UNE VINGTAINE de personnes étaient toujours détenues, jeudi 11 novembre, au terme d'une « des plus grandes vagues de répression politique » qu'ait connue Cuba, selon les termes d'Elizardo Sanchez, l'un des porte-parole de l'opposition interne au régime castriste. Ce durcissement du régime s'inscrit dans la préparation du sommet ibéro-américain qui doit réunir les chefs d'Etat de l'Espagne, du Portugal et ceux de l'Amérique latine à La Havane les 15 et 16 novembre.
Le roi d'Espagne Juan Carlos, les présidents vénézuélien et brésilien, Hugo Chavez et Fernando Henrique Cardoso, doivent participer à cette réunion, que boycotteront les chefs d'Etat argentin et chilien, Fernando de la Rua et Eduardo Frei. Le ministre cubain des affaires étrangères, Felipe Enrique Roque, a déclaré que les participants au sommet pourront rencontrer des dissidents s'ils le souhaitaient mais que toute « activité illégale » serait réprimée. Au total, quarante opposants ont été interpellés et ceux qui n'ont pas été maintenus en détention ont été assignés à résidence. Pour M. Sanchez, il y a « une certaine efferverscence dans les milieux dissidents, qui, d'une manière totalement pacifique, essaient d'exprimer leurs points de vue ».
« FLOTTILLE DE PROTESTATION » Dans la matinée du mercredi 10 novembre, plusieurs groupes avaient appelé à manifester dans un parc de La Havane, mais cette tentative a été rapidement étouffée. Des centaines de militants pro-castristes avaient organisé des bals et entouré les lieux de sonorisations diffusant des slogans à la gloire du régime et du sommet ibéro-américain. Les quelques personnes qui ont tenté de défendre des positions hostiles à Fidel Castro ont été prises à partie par la foule et remises à la police. Il semble que deux personnes aient été arrêtées.
Au cours d'une interview nocturne de presque huit heures avec des journalistes étrangers, Fidel Castro a déclaré jeudi que « personne ne jouit de l'impunité, ni en ce moment, ni en aucun autre ». « La révolution n'est pas l'otage du sommet », a-t-il ajouté. Pour le dirigeant cubain, la dissidence n'a pas l'appui « de la masse ouvrière ou paysanne ». Il s'agit de « micro-groupuscules », tolérés par le gouvernement, « ce qui ne veut pas dire qu'ils sont légalisés ».
M. Castro s'en est aussi pris à Bill Clinton.
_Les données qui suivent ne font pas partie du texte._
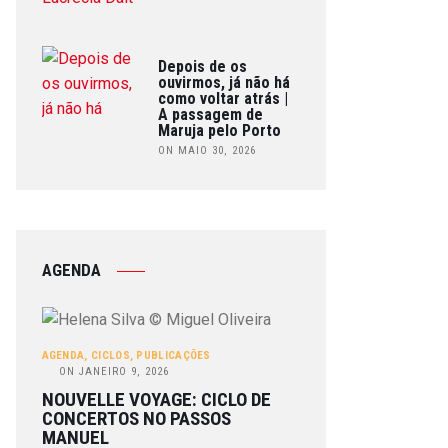
Depois de os
ouvirmos, já não há
como voltar atrás |
A passagem de
Maruja pelo Porto
ON MAIO 30, 2026
AGENDA
AGENDA
,
CICLOS
,
PUBLICAÇÕES
ON
JANEIRO 9, 2026
NOUVELLE VOYAGE: CICLO DE
CONCERTOS NO PASSOS
MANUEL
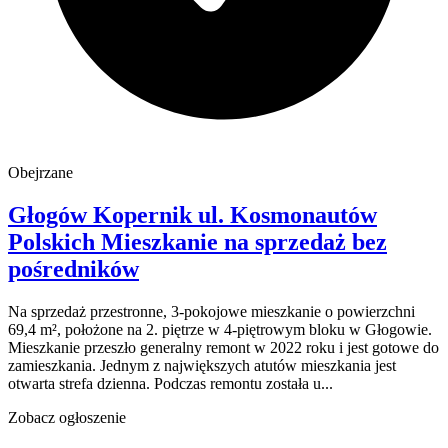
Obejrzane
Głogów Kopernik
ul. Kosmonautów
Polskich
Mieszkanie na sprzedaż
bez
pośredników
Na sprzedaż przestronne, 3-pokojowe mieszkanie o powierzchni
69,4 m², położone na 2. piętrze w 4-piętrowym bloku w Głogowie.
Mieszkanie przeszło generalny remont w 2022 roku i jest gotowe do
zamieszkania. Jednym z największych atutów mieszkania jest
otwarta strefa dzienna. Podczas remontu została u...
Zobacz ogłoszenie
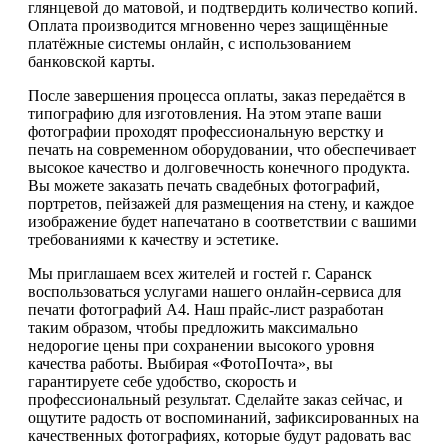
глянцевой до матовой, и подтвердить количество копий.
Оплата производится мгновенно через защищённые
платёжные системы онлайн, с использованием
банковской карты.
После завершения процесса оплаты, заказ передаётся в
типографию для изготовления. На этом этапе ваши
фотографии проходят профессиональную верстку и
печать на современном оборудовании, что обеспечивает
высокое качество и долговечность конечного продукта.
Вы можете заказать печать свадебных фотографий,
портретов, пейзажей для размещения на стену, и каждое
изображение будет напечатано в соответствии с вашими
требованиями к качеству и эстетике.
Мы приглашаем всех жителей и гостей г. Саранск
воспользоваться услугами нашего онлайн-сервиса для
печати фотографий А4. Наш прайс-лист разработан
таким образом, чтобы предложить максимально
недорогие цены при сохранении высокого уровня
качества работы. Выбирая «ФотоПочта», вы
гарантируете себе удобство, скорость и
профессиональный результат. Сделайте заказ сейчас, и
ощутите радость от воспоминаний, зафиксированных на
качественных фотографиях, которые будут радовать вас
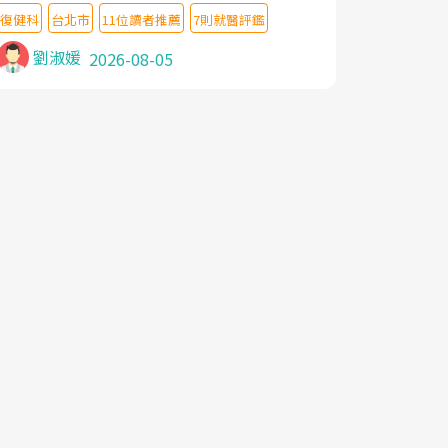
教授,做了各種檢查,也嘗試過西醫打針,中醫
復健科
台北市
11位讀者推薦
7則就醫評鑑
針灸及物理徒手治療都沒有用,後來連吃到嗎
啡類止痛藥都效果有限,只是壓症狀,沒多久就
劉淑媛
2026-08-05
痛起來,多年失眠嚴重影響生活品質. 台灣親
友介紹忠孝醫院杜育才主任是頸頭症候群專
家,上網搜尋杜主任相關文章新聞跟網路評價
之後,下定決心飛回台北找杜醫師診治. 杜主
任的乾針跟增生治療真的很厲害,第一次乾針
就覺得整個肩頸鬆開,回家特別好睡,經過幾次
治療,長年頑疾已經好了大半,杜主任除了打針
超厲害,還會一直交代要改善姿勢跟好好做運
動,看診態度親切溫暖,真的是不可多得的良
醫,大力推荐!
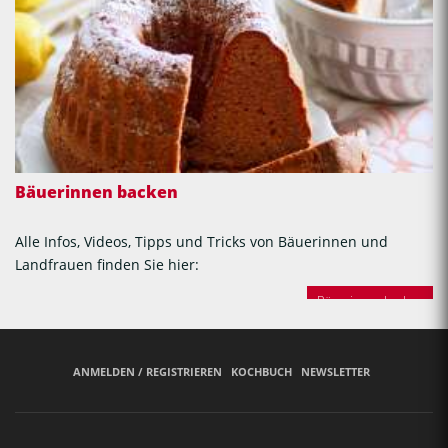
Bäuerinnen backen
Alle Infos, Videos, Tipps und Tricks von Bäuerinnen und
Landfrauen finden Sie hier:
Bäuerinnen backen
ANMELDEN / REGISTRIEREN
KOCHBUCH
NEWSLETTER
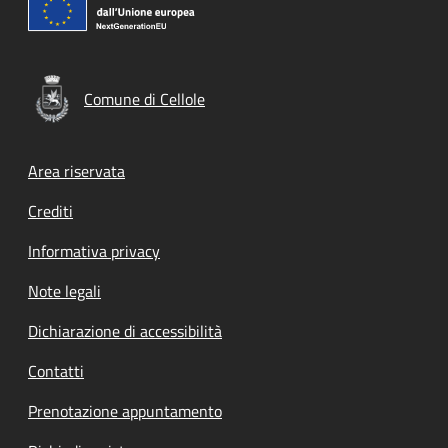
Comune di Cellole
Footer menu
Area riservata
Crediti
Informativa privacy
Note legali
Dichiarazione di accessibilità
Contatti
Prenotazione appuntamento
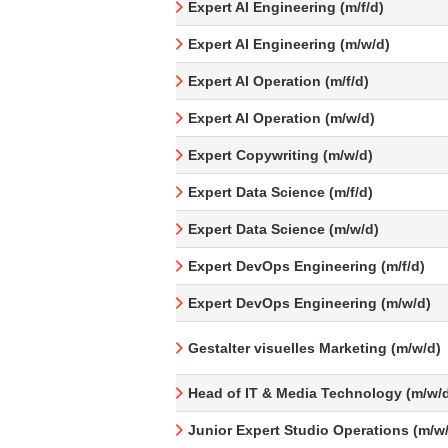
Expert AI Engineering (m/f/d)
Expert AI Engineering (m/w/d)
Expert AI Operation (m/f/d)
Expert AI Operation (m/w/d)
Expert Copywriting (m/w/d)
Expert Data Science (m/f/d)
Expert Data Science (m/w/d)
Expert DevOps Engineering (m/f/d)
Expert DevOps Engineering (m/w/d)
Gestalter visuelles Marketing (m/w/d)
Head of IT & Media Technology (m/w/
Junior Expert Studio Operations (m/w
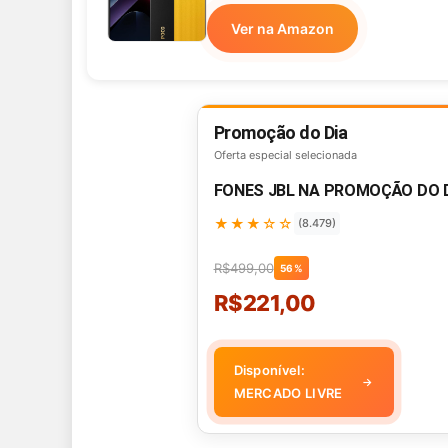
Ver na Amazon
Promoção do Dia
Oferta especial selecionada
FONES JBL NA PROMOÇÃO DO 
★★★☆☆
(8.479)
R$499,00
56%
R$221,00
Disponível:
→
MERCADO LIVRE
Le président américain avait déclaré qu'il s'était « plié en quatre pour tendre la main » au dirigeant cubain et que celui-ci avait « à chaque fois abattu des avions, tué des gens illégalement, ou les avait mis en prison ». Ces déclarations sont « mensongères » et M. Clinton fait preuve de « faiblesse » face aux pressions anticastristes, a estimé Fidel Castro. Celui-ci voudrait que le sommet ibéro-américain encourage l'émergence d'une alliance entre l'Amérique latine et l'Europe afin d'éviter que ces deux régions ne soient « dévorées » par les Etats-Unis.
Toujours dans la perspective du sommet, une organisation anticastriste basée à Miami a prévu la formation d'une « flottille de protestation » contre le régime cubain. Mais les garde-côtes américains ont refusé à l'organisation Mouvement démocratie l'autorisation de faire sortir l'un des deux bateaux qui devaient se diriger vers Cuba. L'organisation anticastriste espère faire appareiller un autre bateau qui serait escorté de deux avions. - (AFP, Reuters.)